• [WHAT TO PRODUCE]:
The lines to copy are those in the records below that hold the word "configuration".

-------- TASK INPUTS --------

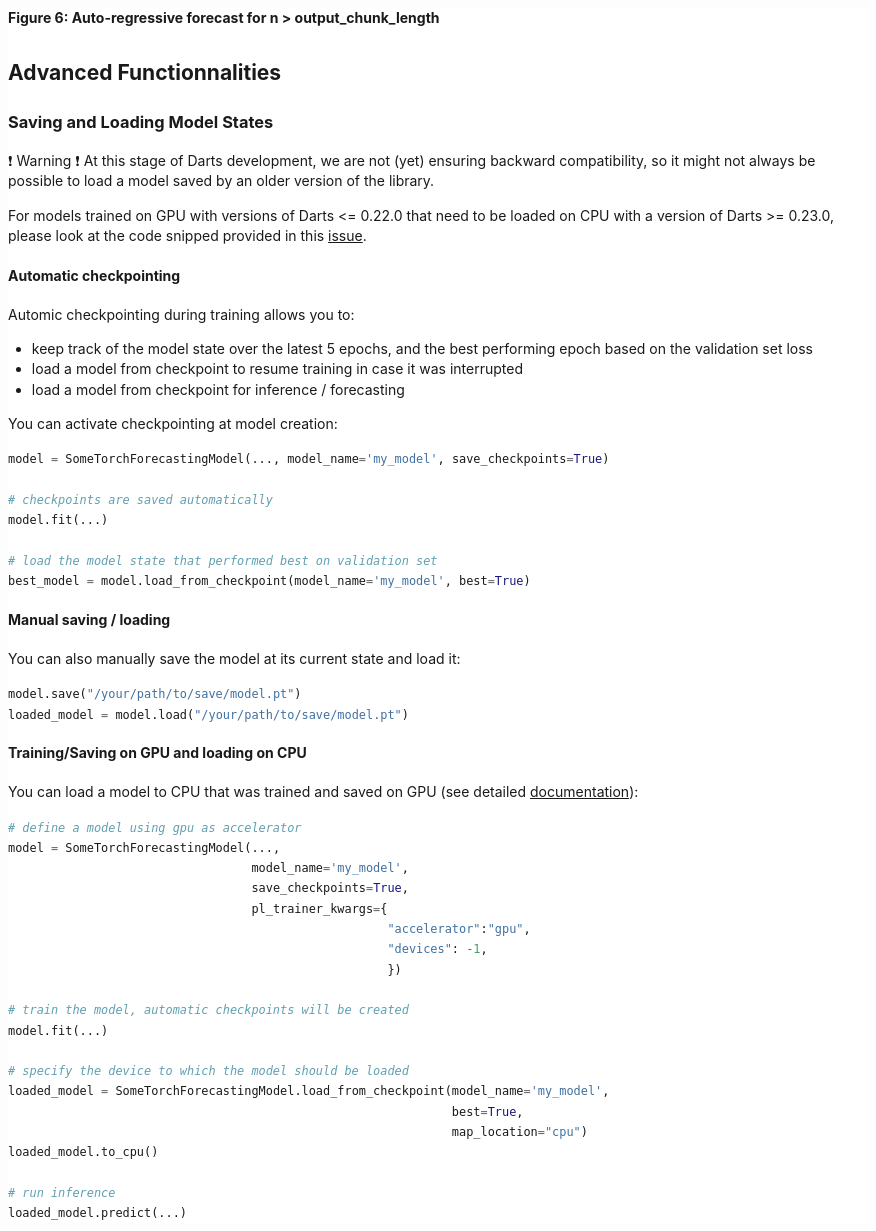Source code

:**Figure 6: Auto-regressive forecast for n > output_chunk_length**


## Advanced Functionnalities
### Saving and Loading Model States

❗ Warning ❗ At this stage of Darts development, we are not (yet) ensuring backward compatibility, so it might not always be possible to load a model saved by an older version of the library.

For models trained on GPU with versions of Darts <= 0.22.0 that need to be loaded on CPU with a version of Darts >= 0.23.0, please look at the code snipped provided in this [issue](https://github.com/unit8co/darts/issues/1245).

#### Automatic checkpointing

Automic checkpointing during training allows you to:
- keep track of the model state over the latest 5 epochs, and the best performing epoch based on the validation set loss
- load a model from checkpoint to resume training in case it was interrupted
- load a model from checkpoint for inference / forecasting

You can activate checkpointing at model creation:

```python
model = SomeTorchForecastingModel(..., model_name='my_model', save_checkpoints=True)

# checkpoints are saved automatically
model.fit(...)

# load the model state that performed best on validation set
best_model = model.load_from_checkpoint(model_name='my_model', best=True)
```

#### Manual saving / loading

You can also manually save the model at its current state and load it:

```python
model.save("/your/path/to/save/model.pt")
loaded_model = model.load("/your/path/to/save/model.pt")
```

#### Training/Saving on GPU and loading on CPU

You can load a model to CPU that was trained and saved on GPU (see detailed [documentation](https://unit8co.github.io/darts/userguide/gpu_and_tpu_usage.html)):

```python
# define a model using gpu as accelerator
model = SomeTorchForecastingModel(...,
                                  model_name='my_model',
                                  save_checkpoints=True,
                                  pl_trainer_kwargs={
                                                     "accelerator":"gpu",
                                                     "devices": -1,
                                                     })

# train the model, automatic checkpoints will be created
model.fit(...)

# specify the device to which the model should be loaded
loaded_model = SomeTorchForecastingModel.load_from_checkpoint(model_name='my_model',
                                                              best=True,
                                                              map_location="cpu")
loaded_model.to_cpu()

# run inference
loaded_model.predict(...)
```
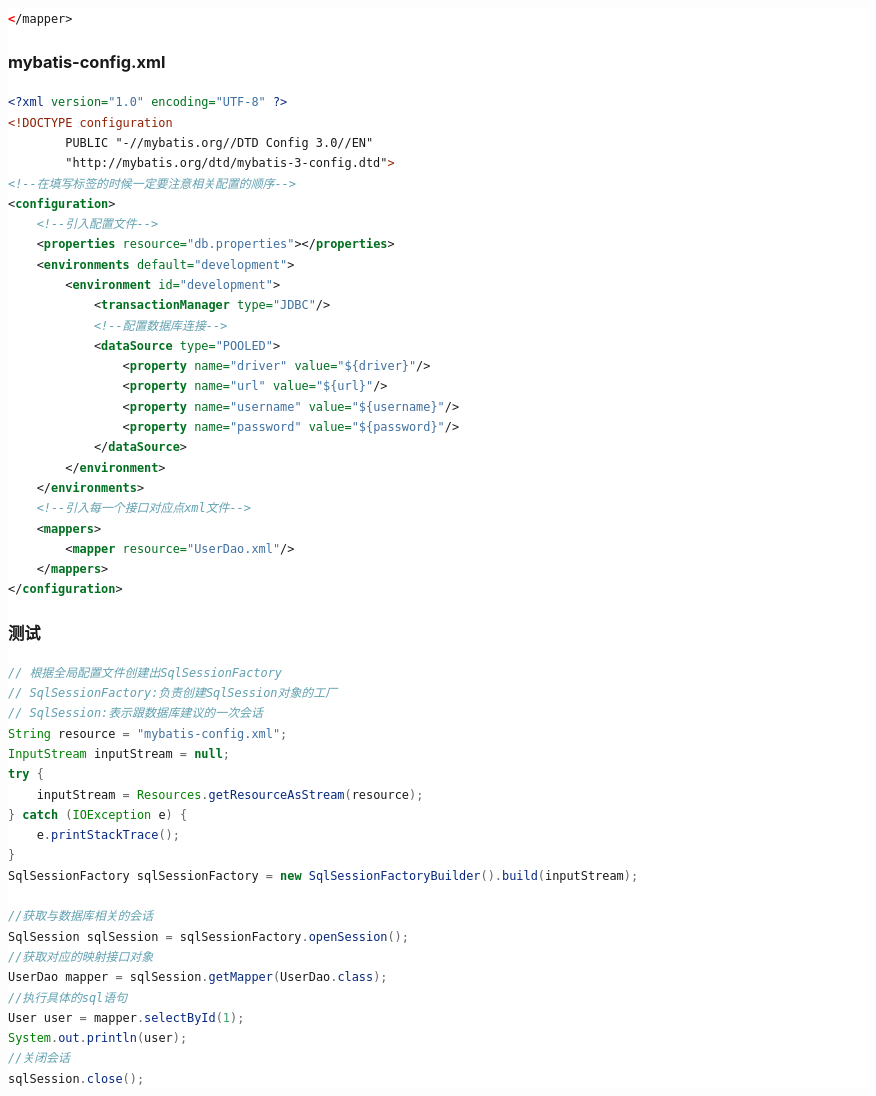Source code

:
 ```xml
</mapper>
```

### mybatis-config.xml
```xml
<?xml version="1.0" encoding="UTF-8" ?>
<!DOCTYPE configuration
        PUBLIC "-//mybatis.org//DTD Config 3.0//EN"
        "http://mybatis.org/dtd/mybatis-3-config.dtd">
<!--在填写标签的时候一定要注意相关配置的顺序-->
<configuration>
    <!--引入配置文件-->
    <properties resource="db.properties"></properties>
    <environments default="development">
        <environment id="development">
            <transactionManager type="JDBC"/>
            <!--配置数据库连接-->
            <dataSource type="POOLED">
                <property name="driver" value="${driver}"/>
                <property name="url" value="${url}"/>
                <property name="username" value="${username}"/>
                <property name="password" value="${password}"/>
            </dataSource>
        </environment>
    </environments>
    <!--引入每一个接口对应点xml文件-->
    <mappers>
        <mapper resource="UserDao.xml"/>
    </mappers>
</configuration>
```

### 测试
```java
// 根据全局配置文件创建出SqlSessionFactory
// SqlSessionFactory:负责创建SqlSession对象的工厂
// SqlSession:表示跟数据库建议的一次会话
String resource = "mybatis-config.xml";
InputStream inputStream = null;
try {
	inputStream = Resources.getResourceAsStream(resource);
} catch (IOException e) {
	e.printStackTrace();
}
SqlSessionFactory sqlSessionFactory = new SqlSessionFactoryBuilder().build(inputStream);

//获取与数据库相关的会话
SqlSession sqlSession = sqlSessionFactory.openSession();
//获取对应的映射接口对象
UserDao mapper = sqlSession.getMapper(UserDao.class);
//执行具体的sql语句
User user = mapper.selectById(1);
System.out.println(user);
//关闭会话
sqlSession.close();
```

--------

• [ANSWER FOR THE TASK]:
<!DOCTYPE configuration
<configuration>
</configuration>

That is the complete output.